### Information supplied

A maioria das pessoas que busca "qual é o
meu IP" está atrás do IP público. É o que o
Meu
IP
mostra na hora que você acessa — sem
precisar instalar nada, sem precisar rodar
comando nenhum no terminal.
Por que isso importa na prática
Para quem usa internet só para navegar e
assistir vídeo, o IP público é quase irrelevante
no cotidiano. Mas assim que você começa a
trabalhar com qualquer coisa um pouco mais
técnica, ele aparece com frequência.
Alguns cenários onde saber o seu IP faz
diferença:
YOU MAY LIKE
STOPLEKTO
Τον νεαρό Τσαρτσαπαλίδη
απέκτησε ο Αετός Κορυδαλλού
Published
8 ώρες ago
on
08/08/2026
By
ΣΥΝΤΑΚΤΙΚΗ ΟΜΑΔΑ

### Request
Show every line of the entries above that contains the word "você". Case counts.

### Output
mostra na hora que você acessa — sem
no cotidiano. Mas assim que você começa a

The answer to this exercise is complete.